There is the immediate, and then there is that which happens or needs to happen 10,000 miles away. There is the New York City thing, the city that is the Kathmandu of the world, the capital city where every town on earth is represented. And then there is Nepal.

I have fond memories of putting my efforts into Nepal’s democracy movement a few years ago. And I have vivid memories of seeing deep hostility from some of the comrades of that same movement when the Madhesi movement took off. It is sad that the constituent assembly was not able to give Nepal a new constitution in two years, or even four. I have a feeling neither of the two sides might cross the two-thirds majority mark, and all the major parties will end up facing a similar situation to what they faced in the last assembly, which is that compromise is essential to how democracy works. You can’t get everything you want, and so you also have to listen to the other side and try and seek common ground.

When I personally drew a map for a federal Nepal in 2005 it had three economic states: Koshi, Gandaki and Karnali. The Terai got a proportionate representation in the parliament based on population. And I drew that map because I have recognized as far back as I can remember that poverty is the number one political issue in Nepal. It is number one, number two, number three. There are Arab states where you draw a handsome annual salary for simply being a citizen. I am a believer in Nepal’s hydro potential. There’s the petro dollar, and then there’s the hydro dollar.

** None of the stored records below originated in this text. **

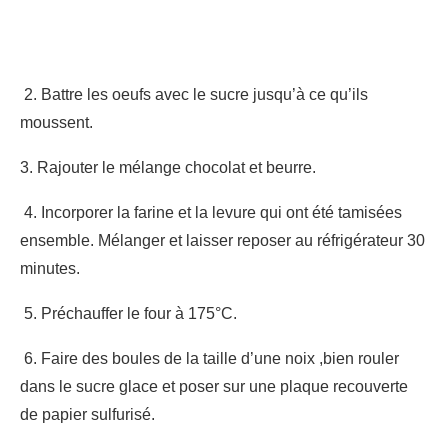
2. Battre les oeufs avec le sucre jusqu’à ce qu’ils
moussent.
3. Rajouter le mélange chocolat et beurre.
4. Incorporer la farine et la levure qui ont été tamisées
ensemble. Mélanger et laisser reposer au réfrigérateur 30
minutes.
5. Préchauffer le four à 175°C.
6. Faire des boules de la taille d’une noix ,bien rouler
dans le sucre glace et poser sur une plaque recouverte
de papier sulfurisé.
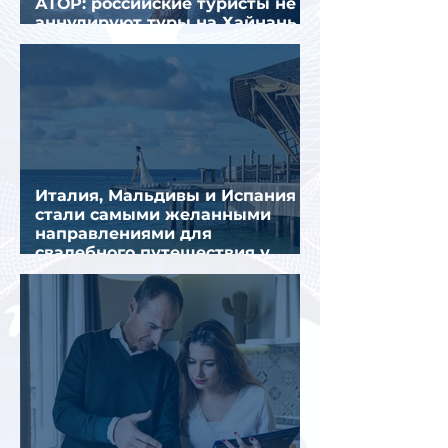
АТОР: российские туристы не
аннулируют туры на Хайнань
из-за тайфуна «Дельфин»
Италия, Мальдивы и Испания
стали самыми желанными
направлениями для
свадебного путешествия у
россиян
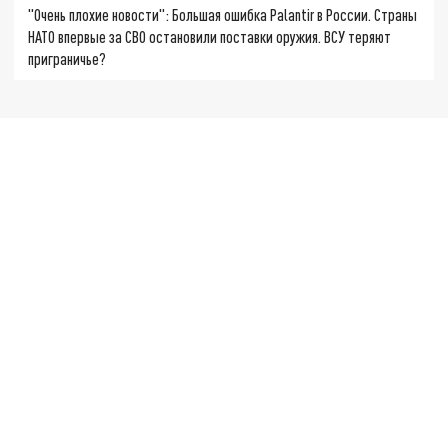
"Очень плохие новости": Большая ошибка Palantir в России. Страны
НАТО впервые за СВО остановили поставки оружия. ВСУ теряют
приграничье?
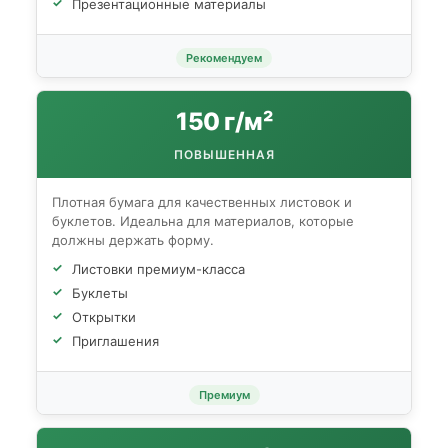
Презентационные материалы
Рекомендуем
150 г/м²
ПОВЫШЕННАЯ
Плотная бумага для качественных листовок и
буклетов. Идеальна для материалов, которые
должны держать форму.
Листовки премиум-класса
Буклеты
Открытки
Приглашения
Премиум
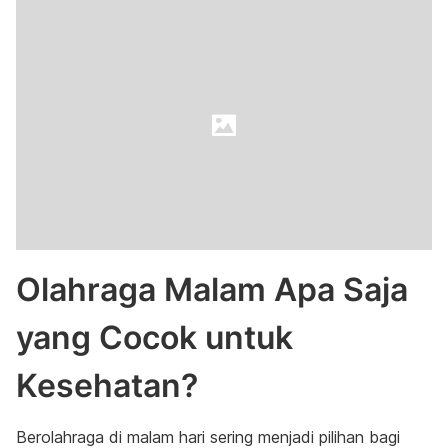
Olahraga Malam Apa Saja
yang Cocok untuk
Kesehatan?
Berolahraga di malam hari sering menjadi pilihan bagi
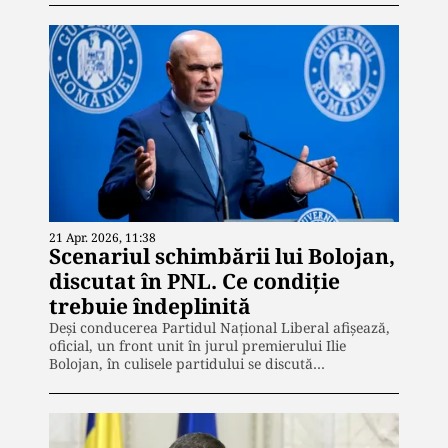
21 Apr. 2026, 11:38
Scenariul schimbării lui Bolojan,
discutat în PNL. Ce condiție
trebuie îndeplinită
Deși conducerea Partidul Național Liberal afișează,
oficial, un front unit în jurul premierului Ilie
Bolojan, în culisele partidului se discută…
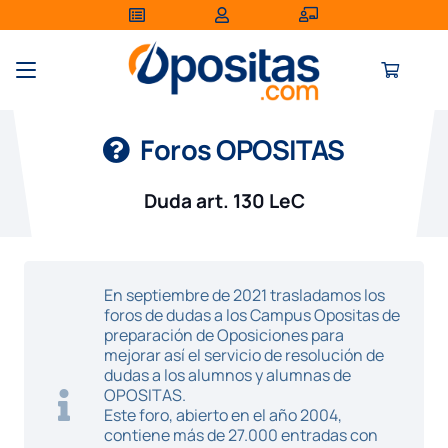
Foros OPOSITAS
Duda art. 130 LeC
En septiembre de 2021 trasladamos los
foros de dudas a los Campus Opositas de
preparación de Oposiciones para
mejorar así el servicio de resolución de
dudas a los alumnos y alumnas de
OPOSITAS.
Este foro, abierto en el año 2004,
contiene más de 27.000 entradas con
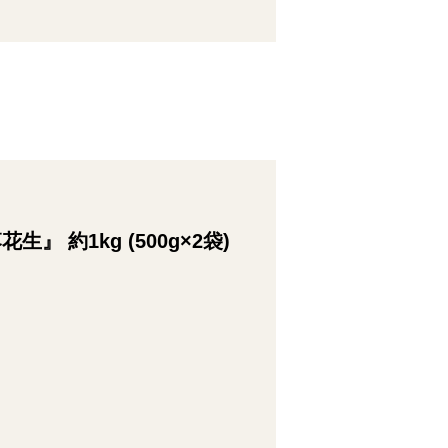
 約1kg (500g×2袋)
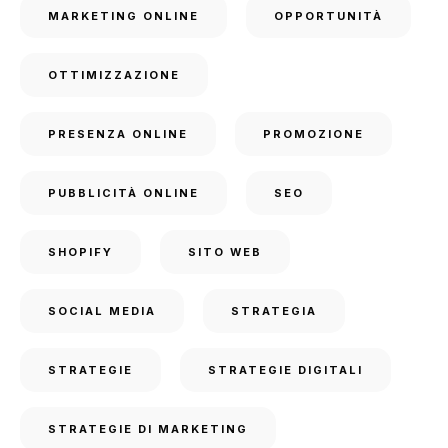
MARKETING ONLINE
OPPORTUNITÀ
OTTIMIZZAZIONE
PRESENZA ONLINE
PROMOZIONE
PUBBLICITÀ ONLINE
SEO
SHOPIFY
SITO WEB
SOCIAL MEDIA
STRATEGIA
STRATEGIE
STRATEGIE DIGITALI
STRATEGIE DI MARKETING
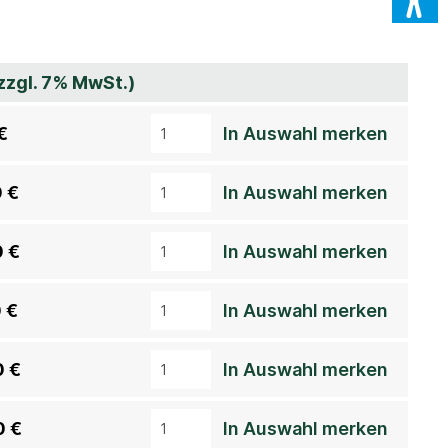
(zzgl. 7% MwSt.)
€
In Auswahl merken
 €
In Auswahl merken
 €
In Auswahl merken
 €
In Auswahl merken
0 €
In Auswahl merken
0 €
In Auswahl merken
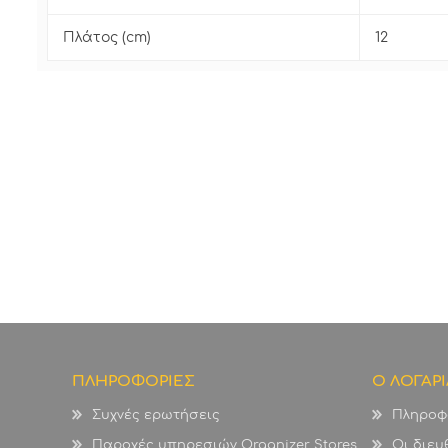
Πλάτος (cm)
12
ΠΛΗΡΟΦΟΡΙΕΣ
Ο ΛΟΓΑΡ
Συχνές ερωτήσεις
Πληροφ
Παροχές υπηρεσιών Organizer Stores
Οι διευ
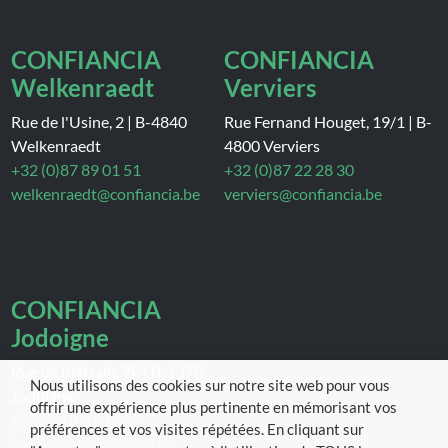
CONFIANCIA
CONFIANCIA
Welkenraedt
Verviers
Rue de l'Usine, 2
|
B-4840
Rue Fernand Houget, 19/1
|
B-
Welkenraedt
4800 Verviers
+32 (0)87 89 01 51
+32 (0)87 22 28 30
welkenraedt@confiancia.be
verviers@confiancia.be
CONFIANCIA
Jodoigne
Rue de Piétrain, 7F
|
B-1370
Nous utilisons des cookies sur notre site web pour vous
Jodoigne
offrir une expérience plus pertinente en mémorisant vos
+32 (0)10 81 19 97
préférences et vos visites répétées. En cliquant sur
jodoigne@confiancia.be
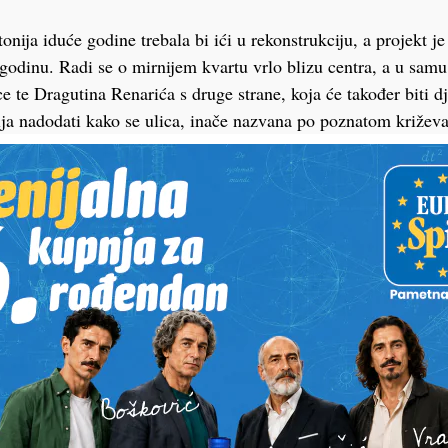
nija iduće godine trebala bi ići u rekonstrukciju, a projekt je
godinu. Radi se o mirnijem kvartu vrlo blizu centra, a u samu
ce te Dragutina Renarića s druge strane, koja će također biti 
lja nadodati kako se ulica, inače nazvana po poznatom križev
ja i prema budućem naselju Kosov Breg, gdje se velikim dijelo
ljišta.
ljena u ponedjeljak u tiskanom izdanju Podravskog lista…
Detonijeve Barbara Pokos u tu se ulicu doselila daleke 1965. k
rometnice.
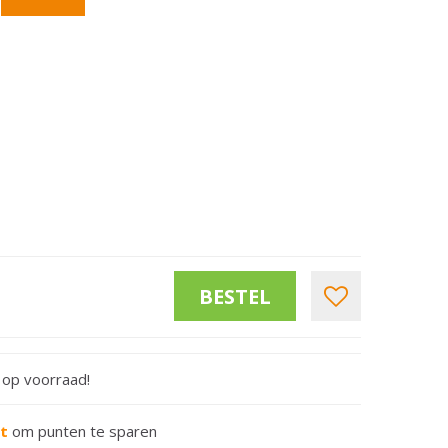
t op voorraad!
rt
om punten te sparen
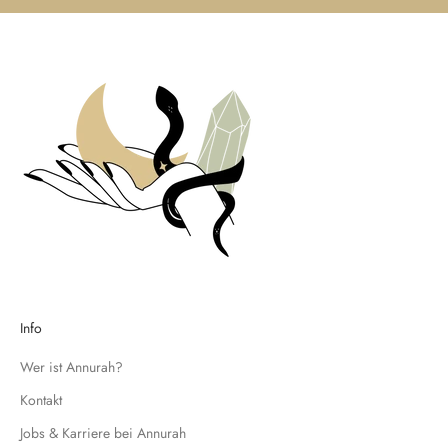
e
i
t
e
n
u
n
d
t
r
a
g
e
d
Info
i
c
Wer ist Annurah?
h
Kontakt
f
Jobs & Karriere bei Annurah
ü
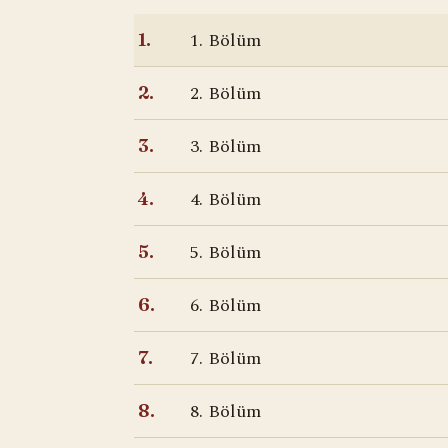
1. Bölüm
1.
2. Bölüm
2.
3. Bölüm
3.
4. Bölüm
4.
5. Bölüm
5.
6. Bölüm
6.
7. Bölüm
7.
8. Bölüm
8.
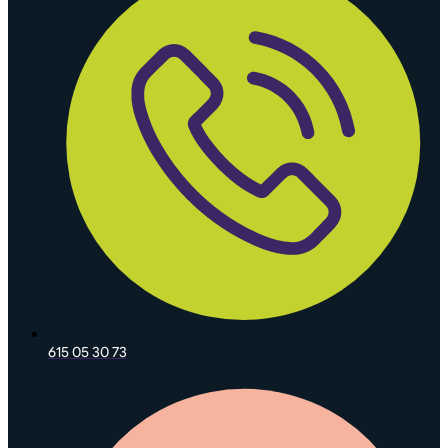
615 05 30 73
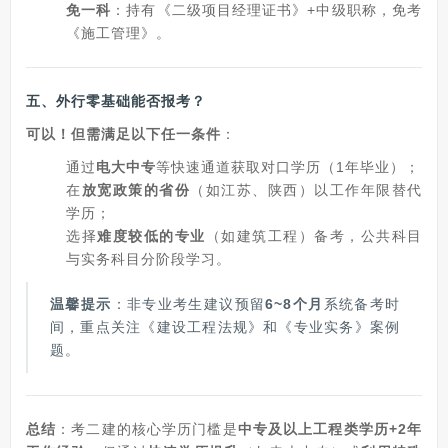
免一科
：持有《二级项目经理证书》+中级职称，免考
《施工管理》。
五、
外行零基础能否报考？
可以！但需满足以下任一条件
：
通过
电大中专
等快速通道获取对口学历（1年毕业）；
在
放宽政策的省份
（如江苏、陕西）以工作年限替代
学历；
选择
难度较低的专业
（如建筑工程）备考，公共科目
与实务科目分阶段学习。
温馨提示
：非专业考生建议预留
6~8个月
系统备考时
间，重点关注《建设工程法规》和《专业实务》案例
题。
总结
：考二建的核心学历门槛是
中专及以上工程类学历+2年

But over the years I have come to appreciate the need for ethnic federalism. I have personal experiences going back to my high school years in Kathmandu that more than convince me the systemic disadvantages faced by the DaMaJaMa – Dalit, Madhesi, Janajati, Mahila – in Nepal are very real. A compromise would mean Nepal might end up neither with a pure geographic federalism, nor with a pure ethnic federalism. And I would rather the map came out sooner rather than later. The longer Nepal takes to finalize its constitution and the federalism question, longer the delay to focusing on economic issues. Right now Nepal is missing out. China is forging ahead. India is forging ahead. Nepal sadly lags behind. What Nepal needs more than anything else is a Nitish Kumar, someone who would make a singular focus on economic development and give double digit growth rates, year in year out. The longer we dwell on issues of ethnicity and federalism, greater the delay to such years of rapid growth.

I had never imagined Bihar would see the day it is seeing today. This is like Alabama became the top American state economically. That same Bihar depends on Nepal to become flood free and energy rich in the future. But Nepal and India have never so far managed to reach such heights of cooperation. Nepal and India are friendly as in the two countries are not likely to go to war, but cooperation has been poor over the decades. In Nepal the false nationalism is suspicious of everything that looks Indian, and that sentiment has permanent hold on a segment of the population. In India the bureaucrats running the foreign policy machinery spend too much energy on being a regional hegemon and not enough on aspiring to be a global power by taking the immediate neighbors into confidence.

But the economic engine is a beautiful thing. I f diversity is the reason for civil wars, New York City would shame Bosnia, but it does not. It is because people in NYC are too busy chasing the dollar. A laser like focus on the economy is the best way for Nepal to get past its ethnically complicated past. All you need is a simple, progressive constitution, basic law and order, and an honest government leadership that calls the shots on investing in education, health and infrastructure, and providing planks for massive inflows of foreign investment.

There is the hydro sector, there is the tourism sector. Nepal could do well in becoming a regional education hub for having a wonderful climate at least in the hills. Planned urbanization could be another boost to the economy. Wireless broadband over metro areas could spew a host of knowledge industries like software and long distance learning. Get federalism, get the constitution, and get going, I say.